*** Working data ***

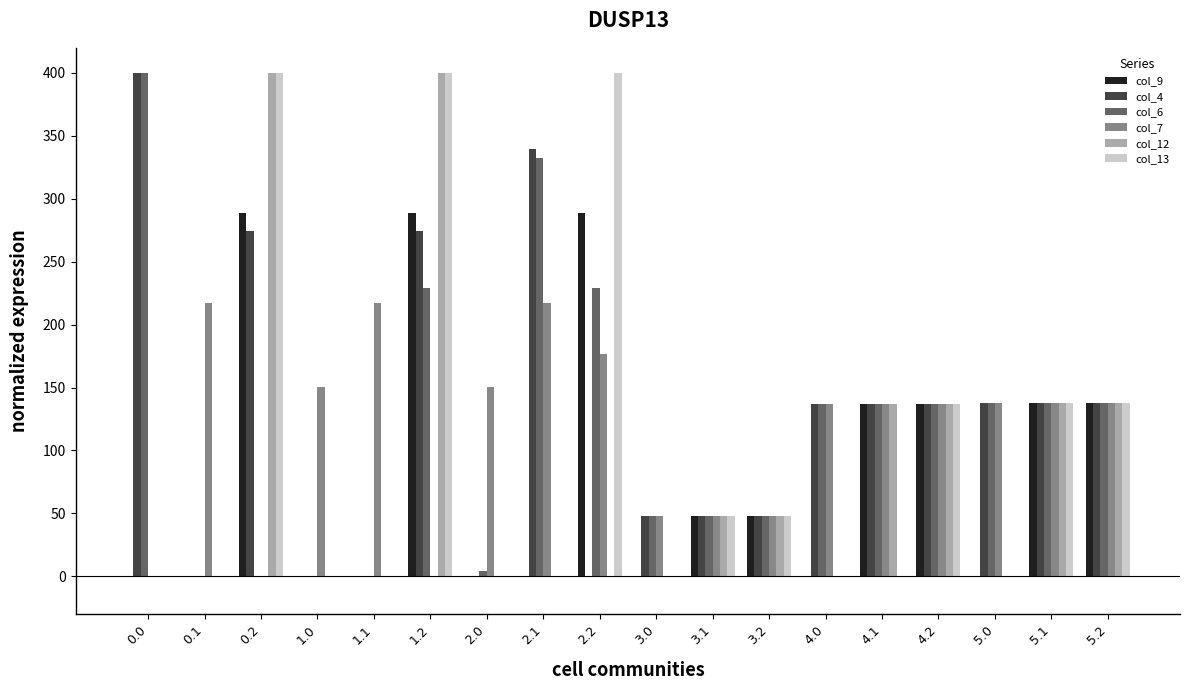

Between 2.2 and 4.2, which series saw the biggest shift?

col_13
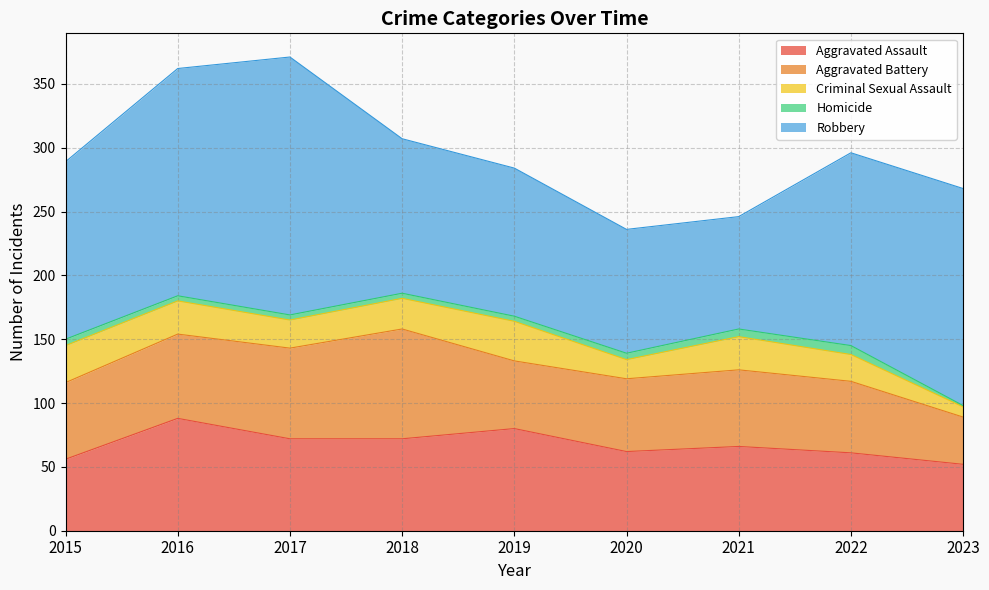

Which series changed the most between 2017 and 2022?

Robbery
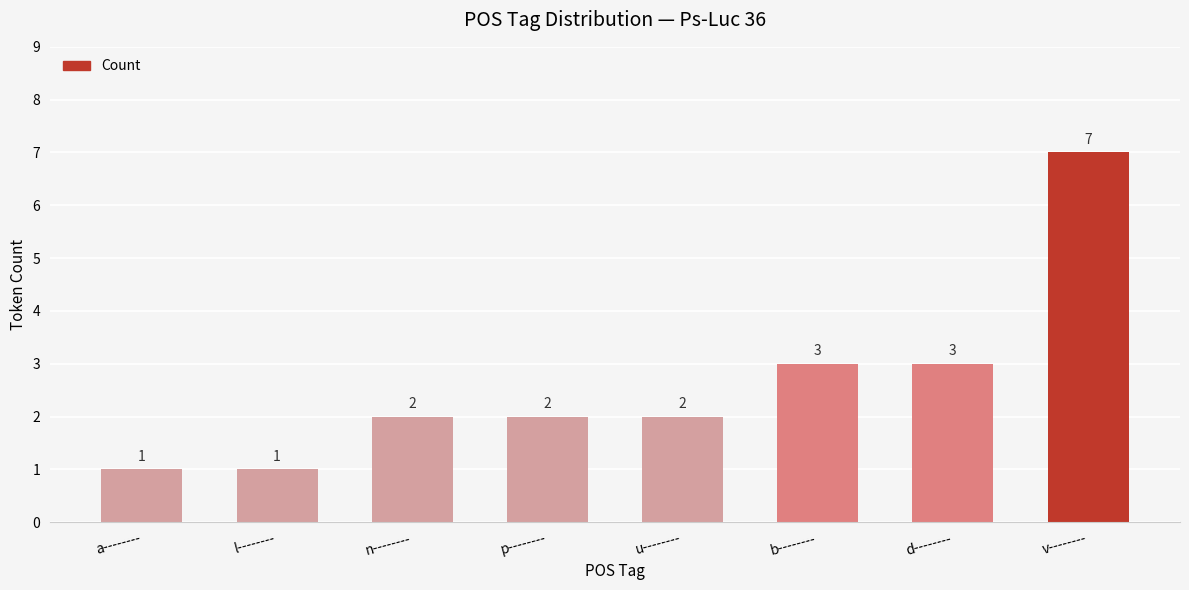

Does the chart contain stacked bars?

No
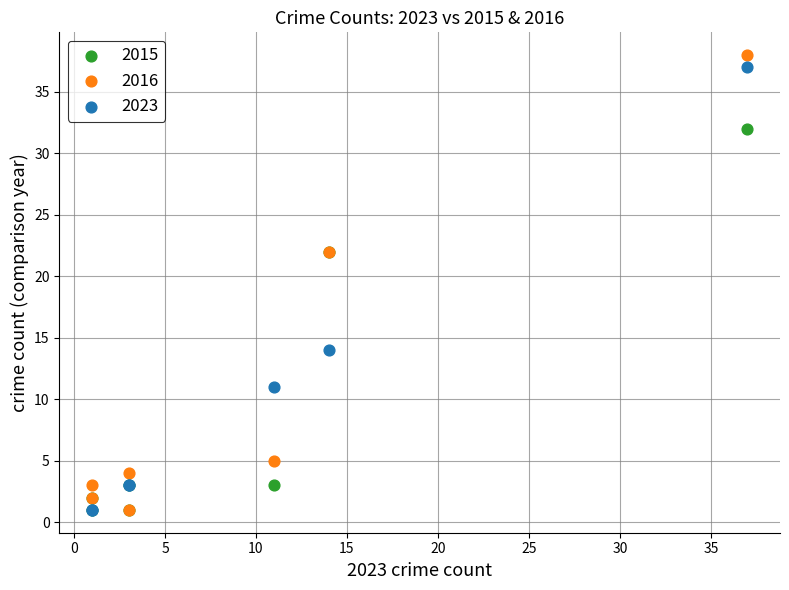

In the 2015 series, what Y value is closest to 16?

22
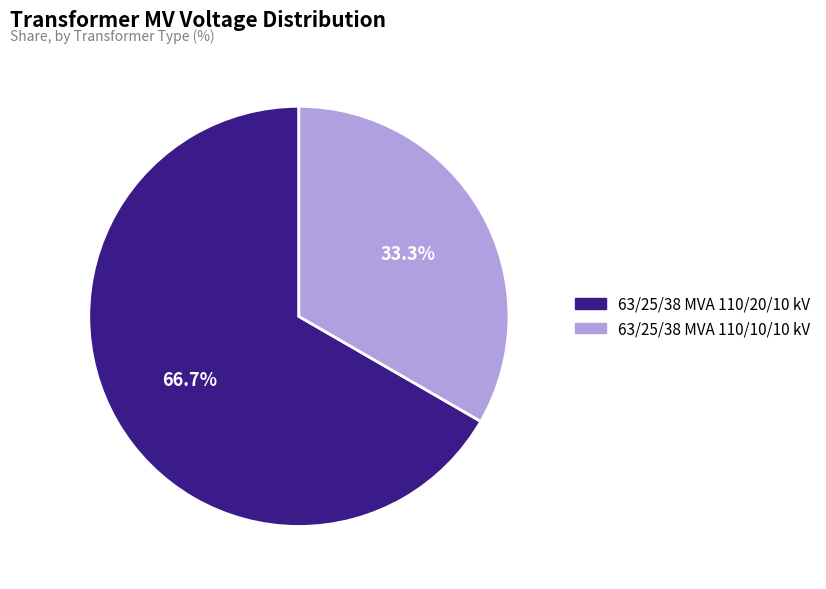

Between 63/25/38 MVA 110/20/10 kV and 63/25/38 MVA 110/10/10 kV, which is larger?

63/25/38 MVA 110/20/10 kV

*** End of Working data ***
*** Working data ***

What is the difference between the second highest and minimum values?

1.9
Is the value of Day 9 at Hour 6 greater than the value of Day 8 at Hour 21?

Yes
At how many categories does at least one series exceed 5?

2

*** End of Working data ***

▶ The problem
Pull out every line in the entries above that contains the string "series", copying each one in full.

▶ Your response
Between 2.2 and 4.2, which series saw the biggest shift?
Which series changed the most between 2017 and 2022?
In the 2015 series, what Y value is closest to 16?
At how many categories does at least one series exceed 5?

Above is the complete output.